Evolving approaches to data management
As noted, the traditional approach to data management involves manually collecting data from storage sources across manufacturing
networks and supply chains, including paper batch records. Data is used, for example, to produce a weekly trends report for
each product. Using Excel, for example, to compile and organize large amounts of data that accounts for important process
variables, such as raw materials and in-process parameters organized in batch and genealogy context, can result in a state
of "spreadsheet madness" and its related disease, "data warehouse madness," especially when data and reports need to be collected
months or years later, when it is time to prepare a regulatory filing.
Process intelligence, by the previously stated definition, has a lot in common with quality-by-design (QbD) principals. It
requires that product and process performance characteristics be scientifically designed to meet specific objectives, not
merely empirically derived from the performance of test batches.
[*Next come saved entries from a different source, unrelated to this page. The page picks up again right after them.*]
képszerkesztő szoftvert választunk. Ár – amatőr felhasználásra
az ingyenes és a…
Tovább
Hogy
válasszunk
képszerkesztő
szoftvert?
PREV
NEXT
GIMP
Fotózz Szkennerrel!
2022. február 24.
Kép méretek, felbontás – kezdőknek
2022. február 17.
Control of quality is designed into the process using scientific
process understanding, so the desired outcomes are achieved reproducibly despite variability in process inputs.
According to FDA guidance, QbD is achieved in a manufacturing process when all: critical sources of variability are identified
and explained; variability is minimized and managed by the process (instead of by specifications and release criteria at the
end of the process); and product quality attributes are reliably predictable (2).
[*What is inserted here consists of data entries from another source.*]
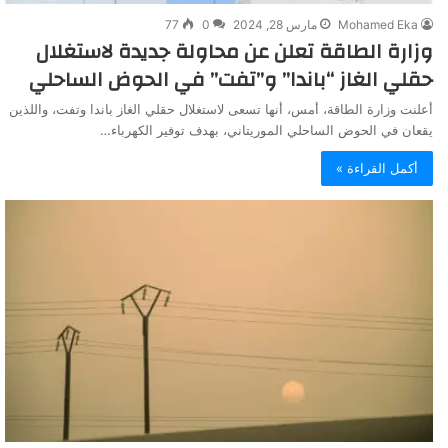
Mohamed Eka
مارس 28, 2024
0
77
وزارة الطاقة تعلن عن محاولة جديدة لاستغلال
حقلي الغاز “باندا” و”تفت” في الحوض الساحلي
أعلنت وزارة الطاقة، أمس، أنها تسعى لاستغلال حقلي الغاز باندا وتفت، واللذين
يقعان في الحوض الساحلي الموريتاني، بهدف توفير الكهرباء…
أكمل القراءة »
The business benefits of QbD include measurable supply-chain improvements from raw materials to end product. With variability
in a process, for example, excess inventory must be stored to ensure that a manufacturer has plenty of raw materials available
and final products in stock to meet customer demand in case an unpredicted event occurs in the process that threatens a stock-out.
When process variability is reduced, there is a corresponding reduction in raw-material inventory required at the start of
the process and less stockpiled inventory at the end of the supply chain. The result is less cost—and significant gains. A
McKinsey report from 2010 looked at the business benefits of QbD components (3). The report notes that lower cost of goods
sold through greater supply chain reliability and predictability accounts for $15–25 of the total $20–30 billion of increased
profit to the industry expected when QbD is fully implemented (3).
As an effective path to QbD with known, minimized process variability, process intelligence must be used to go beyond
the way technology transfer has traditionally been done, and thereby eliminate the "madness." It requires a new approach with
improved collaboration using scientific process understanding that leads to reduced risks and more successful tech transfer
(4). The industry has a long history of underestimating the complexity, level of difficulty, and time required for successful
technology transfer (4).
As Figure 1 illustrates, successful technology transfer requires collaboration among local and contract process development teams, manufacturing,
and quality operations to produce safe and efficacious products. Successful technology transfer has many facets: science-based
procedures and specifications, clear process descriptions and protocols, robust assays and methods transfer, effective vendor
selection, risk management, solid contracts, project management, training and communication, and so forth.
Figure 1: Successful technology transfer requires collaboration among various teams.
Another crucial requirement for the new process intelligence approach relies on leveraging technology, specifically using
a self-service platform for data access, contextualization, analysis, and reporting to reduce risks and improve collaboration
and regulatory compliance. A process-intelligence platform can provide a "layer" above all the relevant data sources that
makes things simpler by allowing data to be accessed from a desktop view that fits the way users naturally think of where
their data comes from. This is a key requirement for productive data analysis and more intensive, real-time collaboration.
This approach allows teams to collaborate at a much deeper level than normally seen within organizations or between sponsors
and CMOs. All parties benefit from a two-way, interactive platform where expertise can be applied for technology transfer,
process support, and risk reduction using all relevant process and quality data.
Whether using data for modeling to predict process outcomes or examining data to investigate batch or supply chain problems,
teams save time compared with digging through spreadsheets, and leverage expertise across sites. A platform approach provides
automated data contextualization for observational and investigational analytics, along with access to all types of data,
and delivers value for non-programmers and non-statisticians who need to collaborate with their more analytics-savvy team
Such an approach can be institutionalized from the beginning at smaller start-up companies or retrofitted in larger organizations
and CMOs. The checklist for a supporting process-intelligence platform includes the following criteria:
- Self-service access to data from multiple disparate sources
- Flexible, accurate capture of data from paper records
- Automatic contextualization for specific types of analysis
- Working with continuous and discrete data together
- Domain-specific observational and investigational analytics
- Automated analysis and reporting (e.g., batch reports, APRs).